Du coup, les hôteliers qui sont dans ce cas estiment au doigt mouillé comment va leur affaire, si on le leur demande. Pas très professionnel. Car pour faire du commerce, pour vendre, il faut savoir comment se comportent les clients chez soi et comment, par rapport à ça, organiser son offre et ses ventes. Beaucoup d’hôteliers l’ignorent.
Pourtant, que d’erreurs peut-on éviter, que de stratégies peut-on élaborer, que de temps peut-on gagner, que d’efficacité commerciale peut-on développer en exploitant un minimum de statistiques d’activité. C’est encore différent de l’approche extrêmement complète et parfois exagérément poussée que l’on pratique dans le yield management pour déterminer une bonne politique tarifaire. Il ne s’agit pas ici de faire cas des informations que donnent les bilans et les comptes d’exploitation analytiques. Nous parlons de suivis de l’activité au jour le jour si profitable pour bien diriger un hôtel, avec à la clef une réactivité.
Tenir des statistiques d’activité vient en plus de tout ce que l’on peut savoir sur son hôtel et sur ceux de ses concurrents via le Net, sur les sites de commentaires de voyageurs. Qu’on les traite avec un bon PMS (Property Management System, système global qui gère l’opérationnel hôtelier), avec des tableurs Excel ou encore avec un simple cahier, une gomme et un crayon. L’essentiel est de les tenir et d’en faire bon usage.
Ce qui suit paraîtra peut-être un peu scolaire ou rudimentaire aux professionnels déjà bien éclairés sur le sujet. Mais, nous sommes persuadés que cela servira à d’autres, moins accoutumés à la démarche.
LES INDISPENSABLES :
• TAUX D’OCCUPATION (TO) : c’est évidemment la clef de voûte de la statistique hôtelière. C’est la fréquentation par la clientèle. Il s’agit du pourcentage obtenu en divisant le nombre de chambres louées par le nombre de chambres disponibles de l’hôtel. Encore faut-il compter le volume de chambres louées… Plus on se rapproche des 100 %, mieux c’est, évidemment. Mais, le taux d’occupation est un indicateur qui peut être un objectif et qui doit être comparé avec les données des périodes précédentes, et pourquoi pas, avec celles de l’Insee pour sa destination, le seul baromètre conjoncturel hôtelier fiable. Ex : un hôtel de 55 chambres a loué 23 chambres, ce qui lui fait un taux d’occupation de 41 %.

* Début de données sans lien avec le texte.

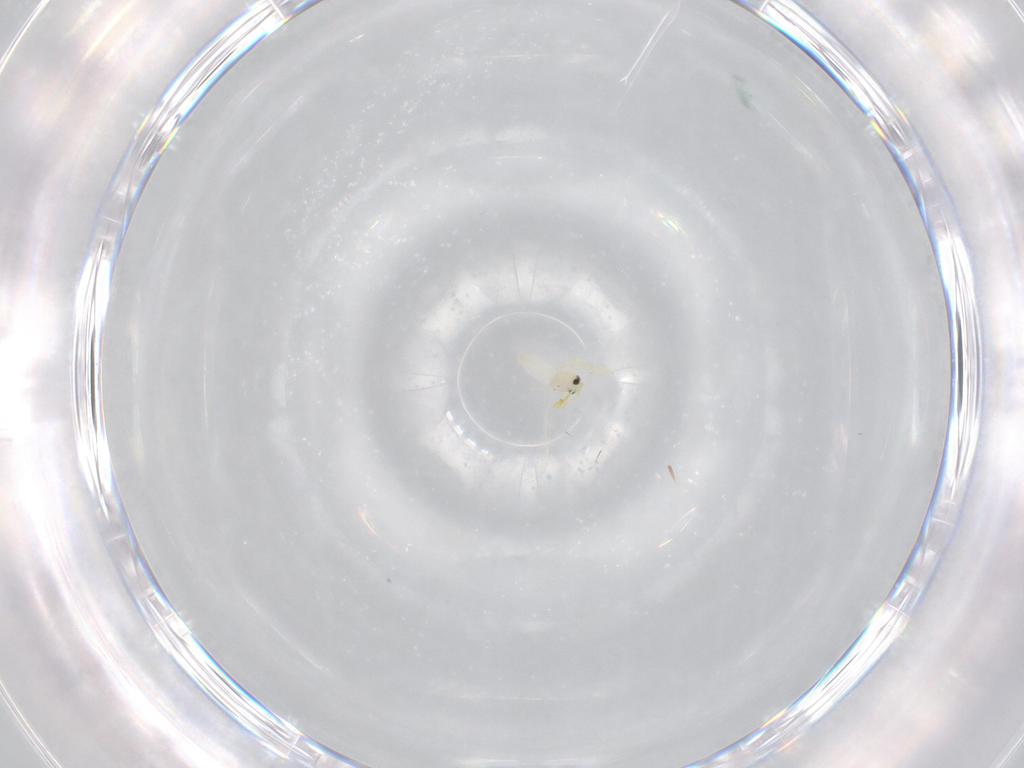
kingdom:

• PRIX MOYEN CHAMBRE (PMC) : il est l’indicateur parfaitement complémentaire au taux d’occupation. Il s’agit du résultat monétaire des ventes de chambres par rapport aux prix affichés et à la politique tarifaire appliquée, avec ses différentes réductions ou ses hausses de prix. Autrement dit, c’est le prix moyen économique, à distinguer du prix moyen affiché (tarif rack, disait-on). On calcule le prix moyen chambre en divisant le chiffre d’affaires HT hébergement réalisé par le nombre de chambres louées. Le prix moyen affiché se calcule en additionnant tous les prix du moment, tous types de chambres confondus, et en divisant cette somme par le nombre de chambres disponibles.

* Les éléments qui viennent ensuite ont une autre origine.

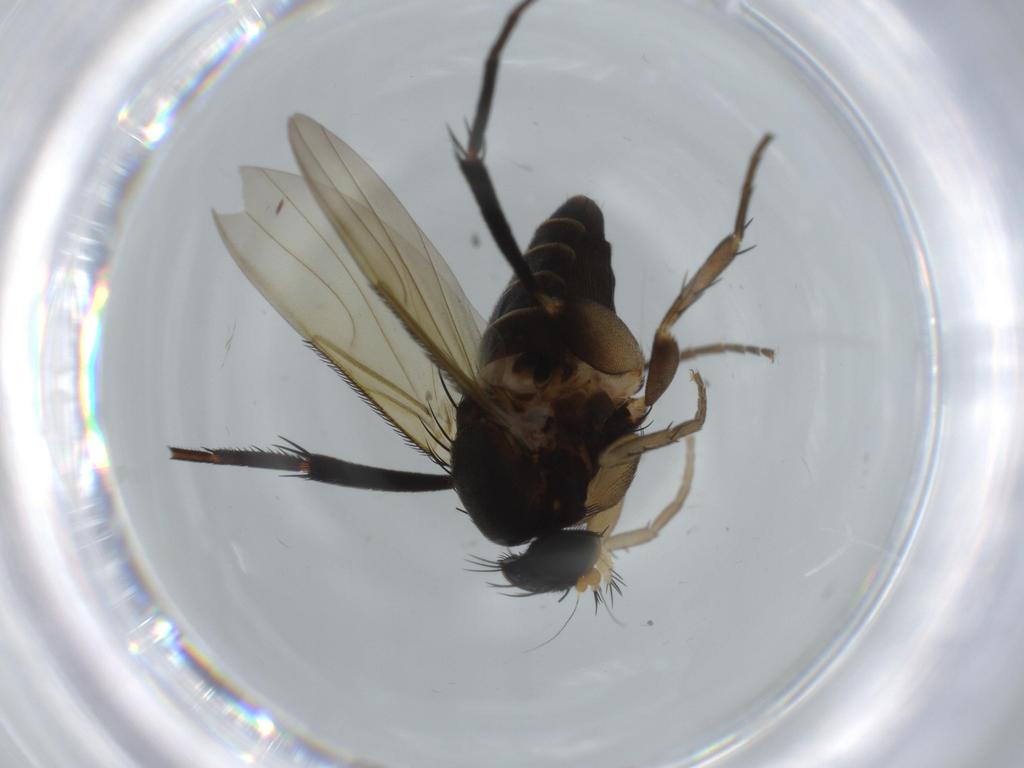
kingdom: Animalia
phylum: Arthropoda
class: Insecta
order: Diptera
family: Phoridae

L’observation du PMC est surtout intéressante, comme pour le TO, par son évolution. Un PMC en chute peut avoir pour origine un grand nombre de raisons : une activité faible qui induit une baisse des prix, une politique commerciale qui cherche à favoriser le taux d’occupation quitte à vendre peu cher à certaines cibles, beaucoup de tarifs négociés ou réduits, etc. Il est également intéressant de calculer l’écart en pourcentage qui existe entre le prix moyen affiché et le prix moyen économique (réalisé). Plus de 20 % d’écart peut constituer un souci. Ex : un hôtel qui a enregistré 1.935 € de chiffre d’affaires HT hébergement (hors petits déjeuners) et a loué 23 chambres dans la nuit, aura un prix moyen chambre de 84,1 €.

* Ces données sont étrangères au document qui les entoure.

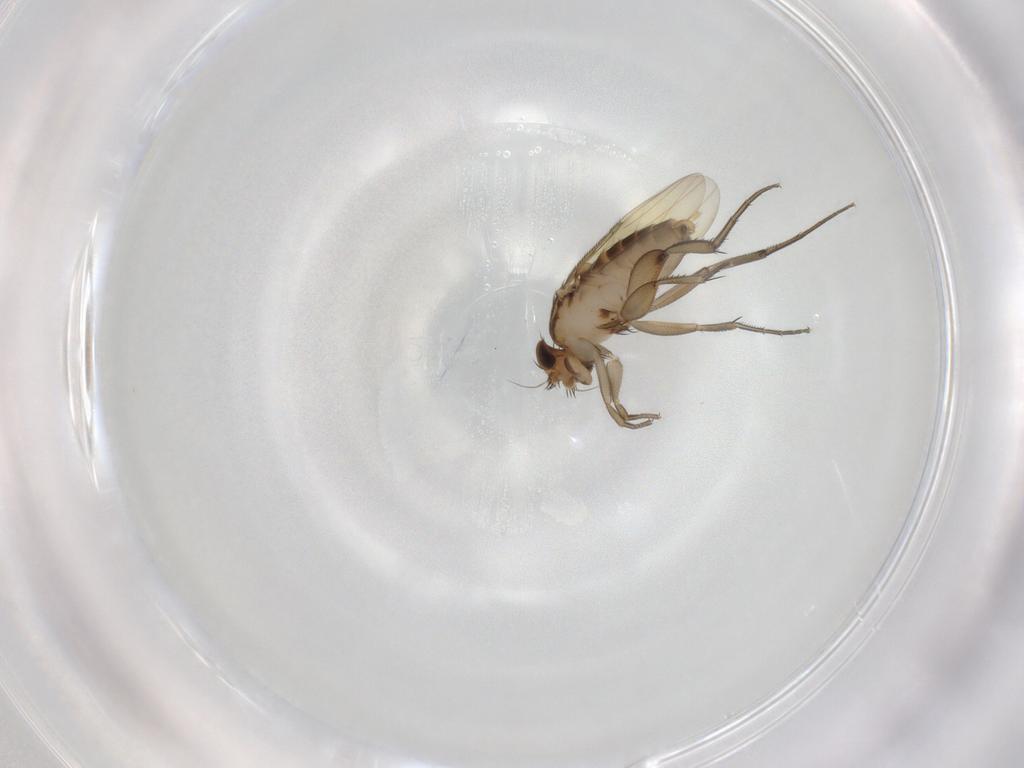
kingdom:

• ET LE REVPAR ? Il désigne le « Revenue Per Available Room » ou par chambre disponible. Devenu très à la mode et totalement jargonneux, il n’est pourtant qu’un indicateur financier. De surcroît peu parlant, il n’est pas intéressant sur le plan marketing. Car le RevPar englobe à la fois le taux d’occupation et le prix moyen chambre. Or, comment savoir quoi augmente ou baisse du TO ou du PMC, quand les deux sont masqués en un seul élément ? Autrement dit, un RevPar qui augmente peut être le fait du seul PMC qui progresse au détriment du TO (perte de clients), ou l’inverse, ou les deux. C’est par conséquent une information très insatisfaisante et il est étonnant que l’on s’en serve pour comprendre l’hôtellerie.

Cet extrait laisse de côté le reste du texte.